[[ RECORDS TO PROCESS open ]]

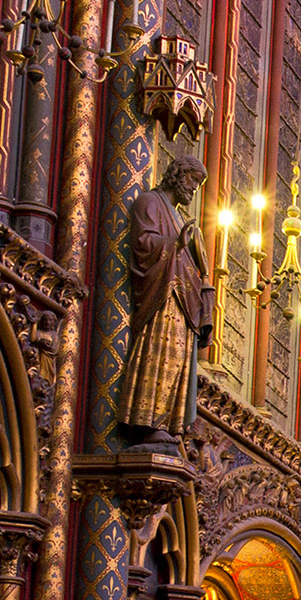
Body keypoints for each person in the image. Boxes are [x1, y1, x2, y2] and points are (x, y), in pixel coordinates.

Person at [121, 154, 213, 442]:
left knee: (176, 363)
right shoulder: (150, 202)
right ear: (177, 174)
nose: (194, 188)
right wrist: (176, 243)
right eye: (193, 180)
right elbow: (143, 244)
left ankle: (168, 424)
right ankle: (147, 421)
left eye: (199, 183)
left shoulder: (178, 217)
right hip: (162, 297)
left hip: (182, 300)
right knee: (158, 356)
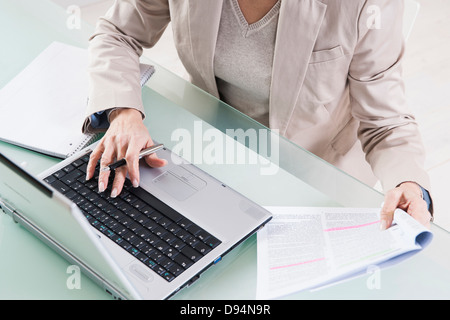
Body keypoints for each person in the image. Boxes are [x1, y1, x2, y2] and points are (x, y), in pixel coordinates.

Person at [83, 0, 433, 229]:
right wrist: (124, 112)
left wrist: (409, 186)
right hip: (211, 146)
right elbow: (117, 33)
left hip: (310, 173)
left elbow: (385, 123)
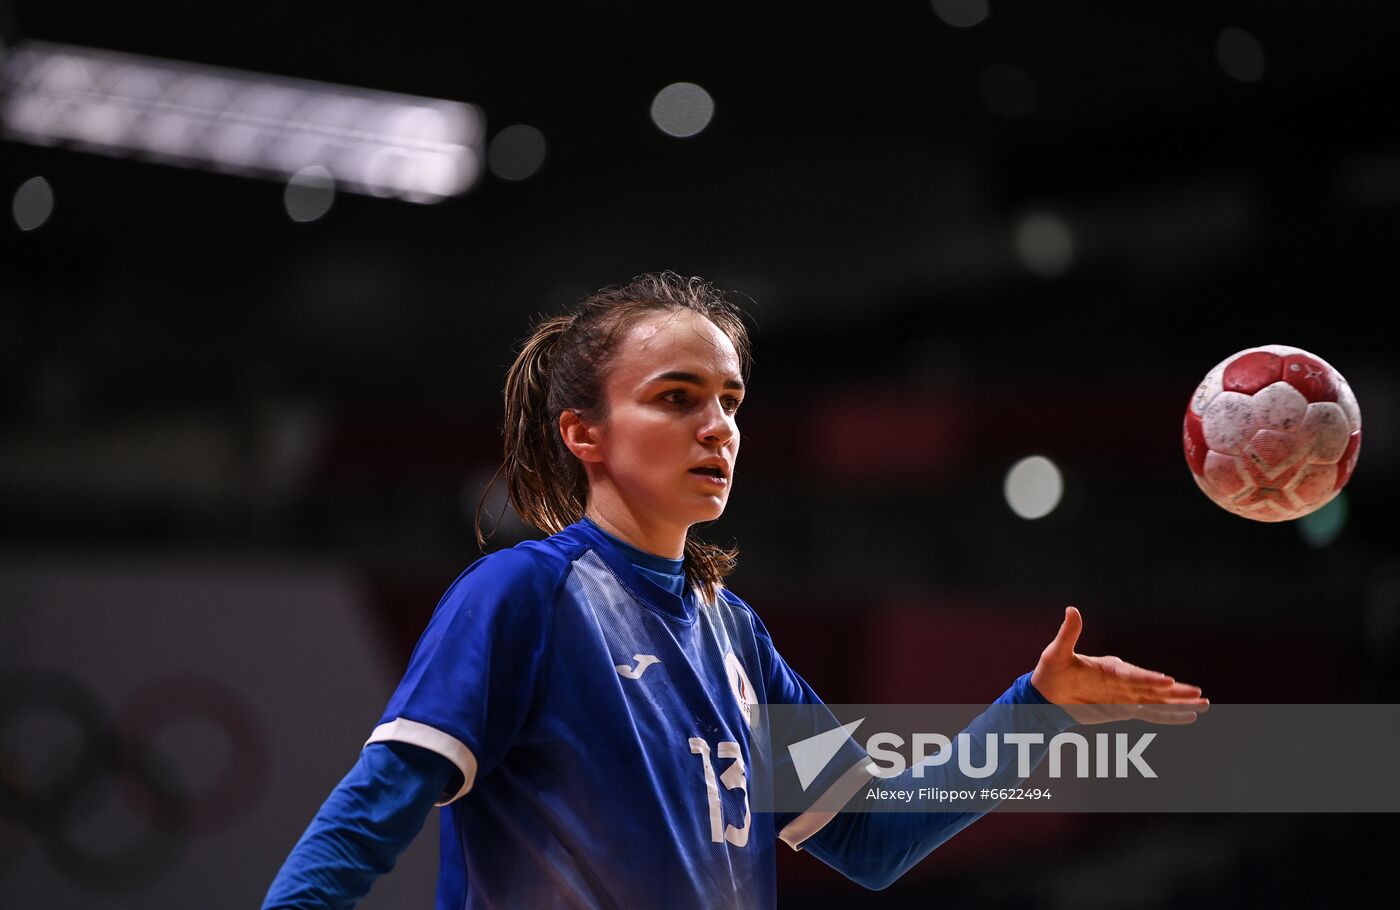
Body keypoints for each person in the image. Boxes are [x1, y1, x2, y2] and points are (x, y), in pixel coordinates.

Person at [263, 272, 1207, 909]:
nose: (718, 427)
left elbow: (871, 842)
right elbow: (364, 817)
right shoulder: (523, 596)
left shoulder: (735, 636)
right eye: (677, 397)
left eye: (731, 401)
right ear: (585, 434)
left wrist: (1038, 709)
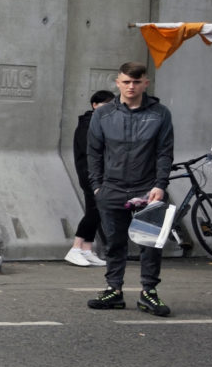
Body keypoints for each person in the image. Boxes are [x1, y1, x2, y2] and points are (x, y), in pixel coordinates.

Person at [86, 61, 176, 316]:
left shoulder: (160, 114)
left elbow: (164, 153)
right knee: (114, 243)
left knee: (150, 244)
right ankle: (113, 290)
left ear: (145, 83)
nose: (131, 87)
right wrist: (96, 187)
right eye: (126, 82)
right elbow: (93, 152)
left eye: (137, 82)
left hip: (148, 188)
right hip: (111, 188)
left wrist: (160, 185)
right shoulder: (103, 115)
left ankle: (149, 293)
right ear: (117, 83)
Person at [66, 89, 117, 267]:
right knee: (95, 209)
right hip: (90, 173)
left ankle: (86, 249)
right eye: (104, 105)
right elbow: (93, 151)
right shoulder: (88, 124)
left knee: (95, 210)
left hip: (100, 174)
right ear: (94, 105)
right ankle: (75, 248)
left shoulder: (101, 123)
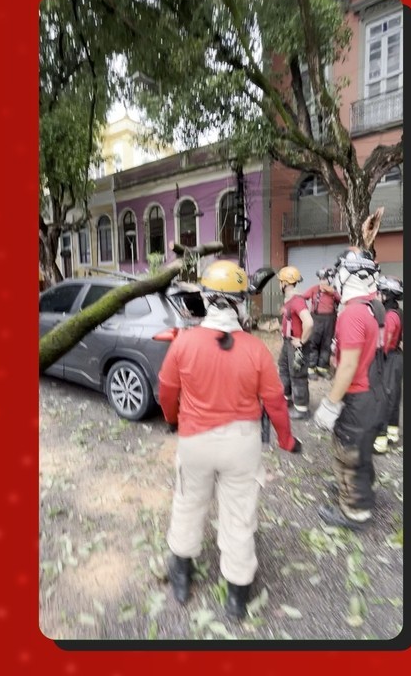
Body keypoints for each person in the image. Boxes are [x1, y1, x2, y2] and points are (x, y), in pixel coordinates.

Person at [159, 260, 302, 622]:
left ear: (204, 298)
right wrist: (287, 440)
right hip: (241, 444)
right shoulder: (255, 350)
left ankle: (182, 577)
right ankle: (237, 596)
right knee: (238, 517)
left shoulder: (184, 344)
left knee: (188, 504)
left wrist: (172, 420)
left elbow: (167, 391)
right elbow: (275, 402)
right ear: (241, 302)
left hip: (195, 441)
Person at [313, 248, 387, 529]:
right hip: (375, 390)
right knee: (363, 447)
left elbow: (348, 366)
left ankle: (354, 510)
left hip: (359, 392)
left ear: (347, 275)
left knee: (348, 450)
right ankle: (362, 490)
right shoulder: (374, 305)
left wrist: (330, 404)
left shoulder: (353, 314)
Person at [372, 276, 404, 454]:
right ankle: (392, 433)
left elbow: (385, 341)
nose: (377, 295)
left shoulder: (390, 317)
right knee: (393, 396)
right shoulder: (399, 312)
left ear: (387, 295)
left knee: (382, 398)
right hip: (397, 358)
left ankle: (379, 442)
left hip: (388, 359)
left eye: (380, 292)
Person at [276, 266, 313, 420]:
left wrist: (302, 341)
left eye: (280, 281)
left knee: (297, 375)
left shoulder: (297, 301)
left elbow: (309, 322)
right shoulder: (290, 300)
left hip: (296, 345)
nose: (279, 284)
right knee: (284, 368)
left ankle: (301, 409)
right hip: (288, 342)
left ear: (285, 283)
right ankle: (286, 399)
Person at [301, 268, 340, 379]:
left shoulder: (334, 292)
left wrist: (333, 292)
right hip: (316, 319)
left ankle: (322, 368)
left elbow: (342, 300)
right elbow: (302, 298)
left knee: (326, 344)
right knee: (313, 343)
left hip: (329, 320)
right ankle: (311, 368)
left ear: (330, 279)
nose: (321, 282)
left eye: (324, 279)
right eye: (320, 279)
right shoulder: (314, 289)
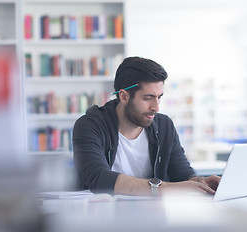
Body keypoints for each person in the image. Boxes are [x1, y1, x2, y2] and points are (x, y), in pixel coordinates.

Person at [73, 56, 220, 196]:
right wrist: (164, 188)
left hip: (153, 216)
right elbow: (99, 179)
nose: (156, 107)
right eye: (148, 98)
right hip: (101, 217)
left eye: (159, 97)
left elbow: (183, 174)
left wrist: (200, 183)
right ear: (124, 96)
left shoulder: (164, 126)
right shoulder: (90, 125)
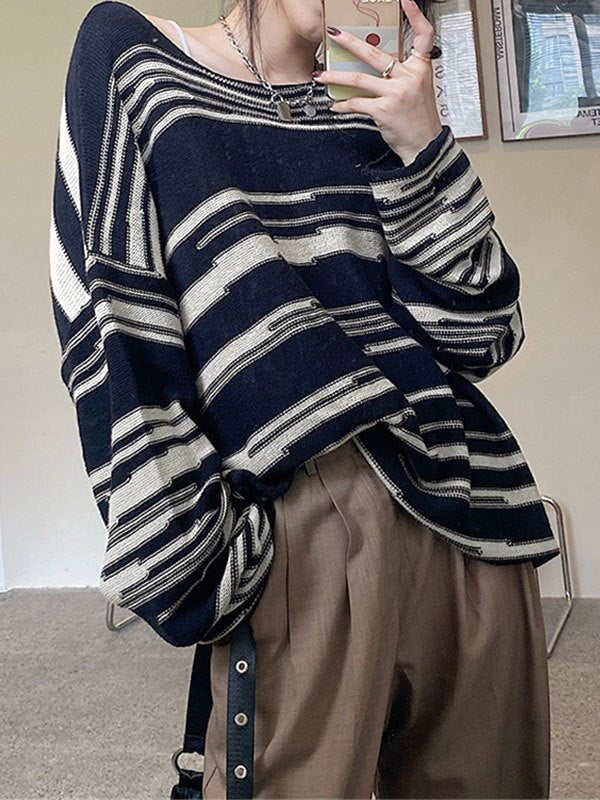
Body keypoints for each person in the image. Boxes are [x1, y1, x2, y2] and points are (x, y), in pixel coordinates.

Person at [49, 0, 557, 797]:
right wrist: (199, 566)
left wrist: (421, 148)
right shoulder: (133, 57)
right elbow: (117, 330)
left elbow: (483, 335)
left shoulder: (378, 103)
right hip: (304, 530)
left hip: (476, 521)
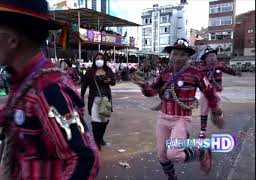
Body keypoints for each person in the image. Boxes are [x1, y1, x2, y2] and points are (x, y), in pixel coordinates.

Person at [0, 0, 99, 179]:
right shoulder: (27, 81)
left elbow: (85, 159)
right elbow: (9, 117)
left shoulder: (48, 89)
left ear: (13, 40)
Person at [131, 38, 223, 180]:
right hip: (163, 118)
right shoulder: (164, 73)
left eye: (182, 54)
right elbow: (152, 92)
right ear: (170, 55)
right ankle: (172, 178)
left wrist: (216, 111)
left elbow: (209, 91)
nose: (178, 58)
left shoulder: (195, 73)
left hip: (181, 119)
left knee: (173, 154)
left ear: (188, 57)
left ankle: (202, 152)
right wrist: (143, 85)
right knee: (162, 155)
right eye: (175, 54)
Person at [197, 47, 241, 138]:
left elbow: (230, 70)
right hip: (204, 93)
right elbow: (195, 78)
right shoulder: (200, 68)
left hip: (216, 91)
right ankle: (203, 131)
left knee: (215, 110)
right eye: (209, 56)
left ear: (216, 57)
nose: (212, 58)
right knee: (204, 110)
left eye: (213, 55)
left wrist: (236, 72)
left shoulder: (220, 66)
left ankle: (218, 113)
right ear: (205, 59)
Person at [81, 52, 116, 150]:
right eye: (97, 58)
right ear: (94, 60)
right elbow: (84, 86)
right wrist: (81, 97)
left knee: (104, 121)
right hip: (94, 100)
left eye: (101, 58)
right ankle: (96, 142)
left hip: (105, 99)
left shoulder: (108, 70)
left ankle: (100, 138)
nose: (99, 60)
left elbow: (113, 82)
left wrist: (109, 80)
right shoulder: (90, 72)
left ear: (104, 60)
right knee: (96, 122)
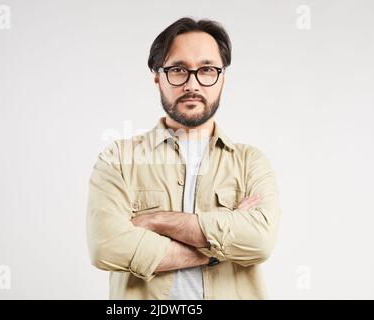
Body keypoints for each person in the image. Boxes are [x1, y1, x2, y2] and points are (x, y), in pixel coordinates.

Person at [86, 17, 281, 299]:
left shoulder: (251, 162)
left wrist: (156, 220)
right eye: (178, 70)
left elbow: (260, 241)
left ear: (221, 78)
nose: (192, 83)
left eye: (207, 69)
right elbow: (105, 246)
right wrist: (219, 248)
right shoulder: (118, 159)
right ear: (158, 78)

[[ RECORDS TO PROCESS closed ]]

**REQUIRED WORK:** Without the pictures, reproduce every entry exactly as written.

**ANSWER FOR THE TASK:**
Body keypoints for each person in the image. Boxes are [x1, y1, x2, y2] and points are (x, y), in pixel coordinates.

Person at [121, 154, 213, 442]:
left knee: (176, 363)
right shoulder: (150, 202)
right ear: (177, 174)
nose: (194, 188)
right wrist: (176, 243)
right eye: (193, 180)
right elbow: (143, 244)
left ankle: (168, 424)
right ankle: (147, 421)
left eye: (199, 183)
left shoulder: (178, 217)
right hip: (162, 297)
left hip: (182, 300)
right knee: (158, 356)
Body keypoints for each person in the image. Boxes are [x1, y1, x2, y2] and points are (x, y), in pixel coordinates.

Person at [83, 0, 433, 229]:
right wrist: (124, 112)
left wrist: (409, 186)
right hip: (211, 146)
right elbow: (117, 33)
left hip: (310, 173)
left elbow: (385, 123)
Body keypoints for each person in the image. Boxes are [x1, y1, x2, y2] and points are (x, y), in pixel coordinates.

Person at [263, 272, 1207, 909]:
nose: (718, 427)
left elbow: (871, 842)
right elbow: (364, 817)
right shoulder: (523, 596)
left shoulder: (735, 636)
right eye: (677, 397)
left eye: (731, 401)
right ear: (585, 434)
left wrist: (1038, 709)
Body keypoints for each person in the image. Boxes are [x1, y1, x2, y2] and points are (x, y), in pixel coordinates.

Person at [86, 61, 176, 316]:
left shoulder: (160, 114)
left elbow: (164, 153)
right knee: (114, 243)
left knee: (150, 244)
right ankle: (113, 290)
left ear: (145, 83)
nose: (131, 87)
right wrist: (96, 187)
right eye: (126, 82)
right elbow: (93, 152)
left eye: (137, 82)
left hip: (148, 188)
right hip: (111, 188)
left wrist: (160, 185)
right shoulder: (103, 115)
left ankle: (149, 293)
right ear: (117, 83)
Person at [66, 89, 117, 267]:
right knee: (95, 209)
right hip: (90, 173)
left ankle: (86, 249)
right eye: (104, 105)
right elbow: (93, 151)
right shoulder: (88, 124)
left knee: (95, 210)
left hip: (100, 174)
right ear: (94, 105)
right ankle: (75, 248)
left shoulder: (101, 123)
Body keypoints for each person in the image. Boxes are [x1, y1, x2, y2] and points are (x, y), in pixel coordinates.

Person at [159, 260, 302, 622]:
left ear: (204, 298)
right wrist: (287, 440)
right hip: (241, 444)
right shoulder: (255, 350)
left ankle: (182, 577)
right ankle: (237, 596)
right knee: (238, 517)
left shoulder: (184, 344)
left knee: (188, 504)
left wrist: (172, 420)
left elbow: (167, 391)
right elbow: (275, 402)
right ear: (241, 302)
left hip: (195, 441)
Person at [313, 248, 387, 529]:
right hip: (375, 390)
right knee: (363, 447)
left elbow: (348, 366)
left ankle: (354, 510)
left hip: (359, 392)
left ear: (347, 275)
left knee: (348, 450)
right ankle: (362, 490)
right shoulder: (374, 305)
left wrist: (330, 404)
left shoulder: (353, 314)
Person at [372, 276, 404, 454]:
right ankle: (392, 433)
left elbow: (385, 341)
nose: (377, 295)
left shoulder: (390, 317)
right knee: (393, 396)
right shoulder: (399, 312)
left ear: (387, 295)
left knee: (382, 398)
right hip: (397, 358)
left ankle: (379, 442)
left hip: (388, 359)
left eye: (380, 292)
Person at [276, 266, 313, 420]:
left wrist: (302, 341)
left eye: (280, 281)
left knee: (297, 375)
left shoulder: (297, 301)
left elbow: (309, 322)
right shoulder: (290, 300)
left hip: (296, 345)
nose: (279, 284)
right knee: (284, 368)
left ankle: (301, 409)
right hip: (288, 342)
left ear: (285, 283)
right ankle: (286, 399)
Person at [301, 268, 340, 379]:
left shoulder: (334, 292)
left wrist: (333, 292)
right hip: (316, 319)
left ankle: (322, 368)
left elbow: (342, 300)
right elbow: (302, 298)
left knee: (326, 344)
right knee: (313, 343)
left hip: (329, 320)
right ankle: (311, 368)
left ear: (330, 279)
nose: (321, 282)
left eye: (324, 279)
right eye: (320, 279)
right shoulder: (314, 289)
Body keypoints for each person in the image. Boxes are [x1, y1, x2, y2] and points are (x, y), in pixel coordinates.

Person at [73, 56, 220, 196]:
right wrist: (164, 188)
left hip: (153, 216)
right elbow: (99, 179)
nose: (156, 107)
right eye: (148, 98)
right hip: (101, 217)
left eye: (159, 97)
left elbow: (183, 174)
left wrist: (200, 183)
right ear: (124, 96)
left shoulder: (164, 126)
right shoulder: (90, 125)
Body keypoints for each person in the image. Boxes are [x1, y1, x2, y2] and points are (x, y), in pixel coordinates.

Person at [49, 0, 557, 797]:
right wrist: (199, 566)
left wrist: (421, 148)
right shoulder: (133, 57)
right elbow: (117, 330)
left elbow: (483, 335)
left shoulder: (378, 103)
right hip: (304, 530)
left hip: (476, 521)
Body keypoints for each person in the image. Boxes are [x1, y1, x2, y2] and points are (x, y), in pixel coordinates.

Person at [0, 0, 99, 179]:
right shoulder: (27, 81)
left elbow: (85, 159)
right elbow: (9, 117)
left shoulder: (48, 89)
left ear: (13, 40)
Person at [131, 38, 223, 180]:
right hip: (163, 118)
right shoulder: (164, 73)
left eye: (182, 54)
right elbow: (152, 92)
right ear: (170, 55)
right ankle: (172, 178)
left wrist: (216, 111)
left elbow: (209, 91)
nose: (178, 58)
left shoulder: (195, 73)
left hip: (181, 119)
left knee: (173, 154)
left ear: (188, 57)
left ankle: (202, 152)
right wrist: (143, 85)
right knee: (162, 155)
right eye: (175, 54)
Person at [197, 47, 241, 138]:
left elbow: (230, 70)
right hip: (204, 93)
right elbow: (195, 78)
right shoulder: (200, 68)
left hip: (216, 91)
right ankle: (203, 131)
left knee: (215, 110)
right eye: (209, 56)
left ear: (216, 57)
nose: (212, 58)
right knee: (204, 110)
left eye: (213, 55)
left wrist: (236, 72)
left shoulder: (220, 66)
left ankle: (218, 113)
right ear: (205, 59)
Person at [81, 52, 116, 150]:
right eye: (97, 58)
right ear: (94, 60)
right elbow: (84, 86)
right wrist: (81, 97)
left knee: (104, 121)
right hip: (94, 100)
left eye: (101, 58)
right ankle: (96, 142)
left hip: (105, 99)
left shoulder: (108, 70)
left ankle: (100, 138)
nose: (99, 60)
left elbow: (113, 82)
left wrist: (109, 80)
right shoulder: (90, 72)
left ear: (104, 60)
right knee: (96, 122)
Body keypoints for each person in the image. Boxes are [x1, y1, x2, y2] and points are (x, y), in pixel coordinates.

Person at [86, 17, 281, 299]:
left shoulder: (251, 162)
left wrist: (156, 220)
right eye: (178, 70)
left elbow: (260, 241)
left ear: (221, 78)
nose: (192, 83)
left eye: (207, 69)
right elbow: (105, 246)
right wrist: (219, 248)
right shoulder: (118, 159)
right ear: (158, 78)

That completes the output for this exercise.